Whity est le surnom de Samuel King (Günther Kaufmann), domestique noir dans une famille opulente de l’Ouest des Etats-Unis à la fin du XIXème siècle. Maltraité par ses maitres et les blancs qu’il croise, à l’exception de Hanna (Hanna Schygulla, exquise), une prostituée de saloon, Whity est le témoin du délabrement de la famille Nicholson, aux deux étranges fils, déchirée par l’avarice et le pouvoir.

Ce qui frappe d’entrée dans ce long-métrage est tout d’abord la langue allemande, qui crée un véritable décalage avec le cadre américain où se déroule l’action. Les musiques et la mise en scène développent alors une ambiance baroque, flirtant avec le surréalisme où la cruauté et les sévices semblent sortir tout droit d’un cauchemar. Un sentiment de révolte est provoqué par la violence procédant des actes racistes à l’encontre de Whity, tentant de conserver sa dignité en toute situation. Avec ses cadrages exquis, ses costumes aux couleurs éclatantes, Whity chemine entre deux genres, positionné entre le western et le drame social. Fassbinder maîtrise autant le malaise du spectateur que l’horreur qu’il distille dans ses séquences. Un film étonnant et dérangeant, à la trajectoire atypique.

4 étoiles


Un couple d’artistes séparés par la montée du nazisme ; une chanson ignorée qui devint tout un symbole durant la Seconde Guerre Mondiale. Lili Marleen s’inspire librement de la vie de la chanteuse Lale Andersen, ici baptisée Willie et jouée par Hanna Schygulla – au sommet de son jeu d’actrice.

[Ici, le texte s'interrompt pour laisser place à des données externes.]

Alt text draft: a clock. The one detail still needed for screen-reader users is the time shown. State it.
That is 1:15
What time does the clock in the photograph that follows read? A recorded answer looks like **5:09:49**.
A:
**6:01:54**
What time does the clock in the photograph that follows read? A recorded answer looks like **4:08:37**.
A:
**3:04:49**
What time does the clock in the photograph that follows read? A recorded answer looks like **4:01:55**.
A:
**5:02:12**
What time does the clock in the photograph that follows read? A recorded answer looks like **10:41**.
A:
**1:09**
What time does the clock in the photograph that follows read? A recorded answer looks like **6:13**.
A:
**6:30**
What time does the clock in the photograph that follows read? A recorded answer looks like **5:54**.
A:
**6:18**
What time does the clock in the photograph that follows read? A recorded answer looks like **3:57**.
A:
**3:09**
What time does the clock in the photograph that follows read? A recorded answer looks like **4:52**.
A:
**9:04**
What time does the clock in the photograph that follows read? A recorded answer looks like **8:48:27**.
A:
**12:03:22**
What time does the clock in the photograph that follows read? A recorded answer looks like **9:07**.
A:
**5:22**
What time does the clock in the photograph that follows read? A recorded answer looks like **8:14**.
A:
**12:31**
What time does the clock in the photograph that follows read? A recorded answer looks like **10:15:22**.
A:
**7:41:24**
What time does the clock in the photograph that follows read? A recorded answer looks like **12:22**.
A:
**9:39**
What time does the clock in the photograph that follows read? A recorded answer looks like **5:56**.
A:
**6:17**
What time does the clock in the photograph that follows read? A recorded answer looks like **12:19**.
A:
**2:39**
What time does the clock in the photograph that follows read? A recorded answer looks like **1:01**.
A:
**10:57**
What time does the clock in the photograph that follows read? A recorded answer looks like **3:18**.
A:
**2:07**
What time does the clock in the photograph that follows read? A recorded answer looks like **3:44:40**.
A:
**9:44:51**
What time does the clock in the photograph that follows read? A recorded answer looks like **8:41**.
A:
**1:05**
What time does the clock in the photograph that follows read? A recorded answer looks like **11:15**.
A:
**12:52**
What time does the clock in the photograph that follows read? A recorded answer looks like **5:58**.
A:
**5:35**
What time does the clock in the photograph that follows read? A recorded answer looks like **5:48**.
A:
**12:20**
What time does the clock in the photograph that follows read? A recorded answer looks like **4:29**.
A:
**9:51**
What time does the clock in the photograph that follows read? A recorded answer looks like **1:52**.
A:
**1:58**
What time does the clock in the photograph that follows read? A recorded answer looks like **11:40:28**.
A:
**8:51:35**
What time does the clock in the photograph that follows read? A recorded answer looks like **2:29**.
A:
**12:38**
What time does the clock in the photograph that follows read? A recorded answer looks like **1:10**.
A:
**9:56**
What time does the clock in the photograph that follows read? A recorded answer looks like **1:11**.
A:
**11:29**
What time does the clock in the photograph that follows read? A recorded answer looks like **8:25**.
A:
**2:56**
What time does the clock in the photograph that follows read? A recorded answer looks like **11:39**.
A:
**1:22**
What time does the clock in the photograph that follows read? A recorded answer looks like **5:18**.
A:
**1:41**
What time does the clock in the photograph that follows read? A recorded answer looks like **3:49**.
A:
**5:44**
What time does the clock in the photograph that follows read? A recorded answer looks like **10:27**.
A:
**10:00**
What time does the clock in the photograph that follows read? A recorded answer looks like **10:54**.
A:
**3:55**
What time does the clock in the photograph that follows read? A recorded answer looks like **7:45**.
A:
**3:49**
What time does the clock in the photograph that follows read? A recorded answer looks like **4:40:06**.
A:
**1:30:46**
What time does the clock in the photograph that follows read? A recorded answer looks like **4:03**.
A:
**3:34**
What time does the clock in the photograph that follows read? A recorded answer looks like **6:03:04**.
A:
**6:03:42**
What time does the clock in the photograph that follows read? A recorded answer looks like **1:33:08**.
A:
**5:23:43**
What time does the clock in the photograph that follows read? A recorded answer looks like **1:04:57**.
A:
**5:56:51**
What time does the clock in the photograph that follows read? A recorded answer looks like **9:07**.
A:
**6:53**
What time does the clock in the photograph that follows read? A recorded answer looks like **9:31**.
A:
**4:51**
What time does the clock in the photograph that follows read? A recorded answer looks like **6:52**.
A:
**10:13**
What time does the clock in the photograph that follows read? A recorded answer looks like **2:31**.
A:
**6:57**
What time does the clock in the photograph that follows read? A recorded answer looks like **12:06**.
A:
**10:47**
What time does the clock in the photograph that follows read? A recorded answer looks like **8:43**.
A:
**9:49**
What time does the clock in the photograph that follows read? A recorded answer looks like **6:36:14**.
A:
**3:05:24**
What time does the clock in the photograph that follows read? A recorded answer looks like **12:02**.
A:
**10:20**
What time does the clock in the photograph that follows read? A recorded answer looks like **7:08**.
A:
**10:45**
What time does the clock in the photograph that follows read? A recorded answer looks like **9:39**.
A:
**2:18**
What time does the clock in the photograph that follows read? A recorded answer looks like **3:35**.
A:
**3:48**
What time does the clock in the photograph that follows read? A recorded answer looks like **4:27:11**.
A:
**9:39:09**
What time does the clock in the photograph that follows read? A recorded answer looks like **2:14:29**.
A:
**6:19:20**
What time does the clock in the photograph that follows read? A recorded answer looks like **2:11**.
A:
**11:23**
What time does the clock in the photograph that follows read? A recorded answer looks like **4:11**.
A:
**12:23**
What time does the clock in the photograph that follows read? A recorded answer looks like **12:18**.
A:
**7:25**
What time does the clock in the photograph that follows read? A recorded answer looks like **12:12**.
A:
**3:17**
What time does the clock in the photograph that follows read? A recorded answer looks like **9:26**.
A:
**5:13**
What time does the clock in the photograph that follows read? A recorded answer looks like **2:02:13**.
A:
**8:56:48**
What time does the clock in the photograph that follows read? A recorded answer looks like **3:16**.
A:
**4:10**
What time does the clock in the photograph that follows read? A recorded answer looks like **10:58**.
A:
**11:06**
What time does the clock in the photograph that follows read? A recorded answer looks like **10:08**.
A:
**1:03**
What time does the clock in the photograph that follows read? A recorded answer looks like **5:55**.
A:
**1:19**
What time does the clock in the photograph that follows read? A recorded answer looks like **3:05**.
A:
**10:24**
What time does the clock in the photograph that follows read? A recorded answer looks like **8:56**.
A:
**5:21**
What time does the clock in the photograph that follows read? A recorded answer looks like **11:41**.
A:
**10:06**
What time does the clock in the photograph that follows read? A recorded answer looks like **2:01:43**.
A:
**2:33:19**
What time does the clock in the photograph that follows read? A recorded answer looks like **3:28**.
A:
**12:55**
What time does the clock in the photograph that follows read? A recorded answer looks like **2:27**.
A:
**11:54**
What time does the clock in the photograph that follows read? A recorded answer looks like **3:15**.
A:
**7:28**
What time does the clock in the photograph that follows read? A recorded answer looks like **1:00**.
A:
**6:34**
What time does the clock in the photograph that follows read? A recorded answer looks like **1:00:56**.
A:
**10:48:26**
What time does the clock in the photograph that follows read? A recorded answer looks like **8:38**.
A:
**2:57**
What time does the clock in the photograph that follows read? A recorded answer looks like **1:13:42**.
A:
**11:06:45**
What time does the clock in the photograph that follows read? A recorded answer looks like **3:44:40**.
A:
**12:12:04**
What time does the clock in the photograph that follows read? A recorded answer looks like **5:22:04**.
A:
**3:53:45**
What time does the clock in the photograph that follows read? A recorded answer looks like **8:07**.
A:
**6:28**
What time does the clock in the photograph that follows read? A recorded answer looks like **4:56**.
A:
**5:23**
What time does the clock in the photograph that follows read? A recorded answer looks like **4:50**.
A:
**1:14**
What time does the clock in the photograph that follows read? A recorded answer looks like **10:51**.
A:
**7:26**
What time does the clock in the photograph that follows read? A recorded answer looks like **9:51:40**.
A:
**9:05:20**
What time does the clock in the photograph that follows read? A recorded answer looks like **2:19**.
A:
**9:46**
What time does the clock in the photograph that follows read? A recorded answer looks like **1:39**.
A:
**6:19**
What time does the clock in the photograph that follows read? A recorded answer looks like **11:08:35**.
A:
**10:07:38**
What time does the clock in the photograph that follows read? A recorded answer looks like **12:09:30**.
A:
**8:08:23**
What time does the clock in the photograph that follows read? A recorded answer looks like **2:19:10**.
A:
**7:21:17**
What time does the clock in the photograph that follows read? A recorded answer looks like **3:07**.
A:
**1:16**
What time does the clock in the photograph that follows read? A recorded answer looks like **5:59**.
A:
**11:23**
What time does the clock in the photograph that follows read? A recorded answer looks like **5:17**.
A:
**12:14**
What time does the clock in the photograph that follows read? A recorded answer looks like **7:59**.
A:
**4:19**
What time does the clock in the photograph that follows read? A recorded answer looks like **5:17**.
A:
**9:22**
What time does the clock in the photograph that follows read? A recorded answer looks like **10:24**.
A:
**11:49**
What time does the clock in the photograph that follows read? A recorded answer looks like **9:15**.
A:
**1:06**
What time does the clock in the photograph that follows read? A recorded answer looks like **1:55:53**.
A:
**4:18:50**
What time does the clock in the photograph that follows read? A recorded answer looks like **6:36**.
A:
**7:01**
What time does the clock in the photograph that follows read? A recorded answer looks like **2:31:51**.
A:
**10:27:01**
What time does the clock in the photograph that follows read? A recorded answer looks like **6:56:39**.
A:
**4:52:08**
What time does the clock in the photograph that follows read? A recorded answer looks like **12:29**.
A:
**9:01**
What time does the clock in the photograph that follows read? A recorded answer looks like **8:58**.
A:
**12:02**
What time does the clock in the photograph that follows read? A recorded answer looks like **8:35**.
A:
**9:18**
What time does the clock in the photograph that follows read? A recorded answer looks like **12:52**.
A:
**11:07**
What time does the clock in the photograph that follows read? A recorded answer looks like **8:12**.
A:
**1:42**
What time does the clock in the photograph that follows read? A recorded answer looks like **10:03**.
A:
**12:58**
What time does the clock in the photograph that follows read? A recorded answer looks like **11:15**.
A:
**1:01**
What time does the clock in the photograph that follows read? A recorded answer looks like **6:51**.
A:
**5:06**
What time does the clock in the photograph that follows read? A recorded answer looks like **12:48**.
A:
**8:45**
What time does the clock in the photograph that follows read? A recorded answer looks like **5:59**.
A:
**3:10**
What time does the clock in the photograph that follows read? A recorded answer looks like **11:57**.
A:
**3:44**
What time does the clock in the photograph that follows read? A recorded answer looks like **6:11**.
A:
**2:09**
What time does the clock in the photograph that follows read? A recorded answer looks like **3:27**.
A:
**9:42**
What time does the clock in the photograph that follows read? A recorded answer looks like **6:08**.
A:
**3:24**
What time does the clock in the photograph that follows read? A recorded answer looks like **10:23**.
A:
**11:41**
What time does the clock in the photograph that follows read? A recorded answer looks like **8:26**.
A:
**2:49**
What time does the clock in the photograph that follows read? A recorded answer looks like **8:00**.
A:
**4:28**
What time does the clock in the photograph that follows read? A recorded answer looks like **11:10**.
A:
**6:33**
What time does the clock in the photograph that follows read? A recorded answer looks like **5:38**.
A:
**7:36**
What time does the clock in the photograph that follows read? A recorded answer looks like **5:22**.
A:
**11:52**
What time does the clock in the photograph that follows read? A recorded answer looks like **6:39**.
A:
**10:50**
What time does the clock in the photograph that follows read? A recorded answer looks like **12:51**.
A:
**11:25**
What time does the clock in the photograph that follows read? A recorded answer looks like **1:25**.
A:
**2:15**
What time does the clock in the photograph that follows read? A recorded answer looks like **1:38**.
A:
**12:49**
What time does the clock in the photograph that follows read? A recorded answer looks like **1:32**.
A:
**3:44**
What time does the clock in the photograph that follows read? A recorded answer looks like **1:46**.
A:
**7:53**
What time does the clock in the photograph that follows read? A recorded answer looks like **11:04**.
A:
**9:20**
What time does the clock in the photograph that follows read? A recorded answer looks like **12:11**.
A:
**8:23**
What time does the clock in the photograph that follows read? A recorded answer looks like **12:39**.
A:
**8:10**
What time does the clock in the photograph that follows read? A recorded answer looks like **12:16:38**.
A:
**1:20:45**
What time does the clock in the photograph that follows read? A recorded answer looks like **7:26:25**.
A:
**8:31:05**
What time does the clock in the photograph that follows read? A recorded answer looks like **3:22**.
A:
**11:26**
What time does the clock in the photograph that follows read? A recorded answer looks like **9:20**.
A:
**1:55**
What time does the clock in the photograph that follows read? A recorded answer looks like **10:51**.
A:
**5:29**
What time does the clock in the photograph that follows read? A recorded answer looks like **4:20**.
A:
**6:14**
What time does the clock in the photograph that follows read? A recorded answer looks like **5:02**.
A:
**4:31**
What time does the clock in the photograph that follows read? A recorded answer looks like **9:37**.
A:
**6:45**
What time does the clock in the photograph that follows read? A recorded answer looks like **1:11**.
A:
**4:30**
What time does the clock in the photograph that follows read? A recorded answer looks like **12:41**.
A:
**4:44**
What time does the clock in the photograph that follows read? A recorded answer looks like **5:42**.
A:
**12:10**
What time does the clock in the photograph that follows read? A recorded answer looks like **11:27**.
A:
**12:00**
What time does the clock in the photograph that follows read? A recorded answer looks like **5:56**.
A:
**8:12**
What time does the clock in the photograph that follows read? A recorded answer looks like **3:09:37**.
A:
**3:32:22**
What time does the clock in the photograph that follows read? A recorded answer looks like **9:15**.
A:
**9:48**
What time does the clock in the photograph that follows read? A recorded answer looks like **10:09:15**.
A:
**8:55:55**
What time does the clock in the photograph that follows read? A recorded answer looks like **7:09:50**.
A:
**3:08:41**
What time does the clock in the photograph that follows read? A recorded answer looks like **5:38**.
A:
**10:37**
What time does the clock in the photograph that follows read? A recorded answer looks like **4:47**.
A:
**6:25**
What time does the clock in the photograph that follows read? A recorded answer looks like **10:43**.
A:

A nouveau, Rainer Werner Fassbinder jongle avec les genres, le destin de sa protagoniste est autant un mélodrame qu’une fresque historique, avec de nombreuses séquences penchant vers l’espionnage. Si certains choix de mise en scène desservent aujourd’hui le film – notamment le montage sonore mais avant tout l’abondance de flare sur l’objectif, conférant parfois un aspect téléfilm à cette œuvre pourtant très soignée –, Lili Marleen reste un passionnant récit sur deux amants en péril à chaque instant : l’un parce qu’il est juif et résistant, l’autre parce qu’elle saisit sa chance au sein du IIIème Reich sans pour autant renier ses valeurs et son humanité. Parmi les aspects séduisants qui n’ont pas pris la moindre ride : la narration, d’une grande fluidité, apportée par un découpage elliptique audacieux et judicieux.
Fassbinder évoque dans ce film toute la puissance de la musique : union des êtres, soulèvement des masses et manipulations à toutes les échelles. Plus qu’une chanteuse sexy, Willie représente une sirène dans toute sa splendeur. Lili Marleen conjugue intelligence du regard sur l’Histoire et force narrative sur le plan fictionnel.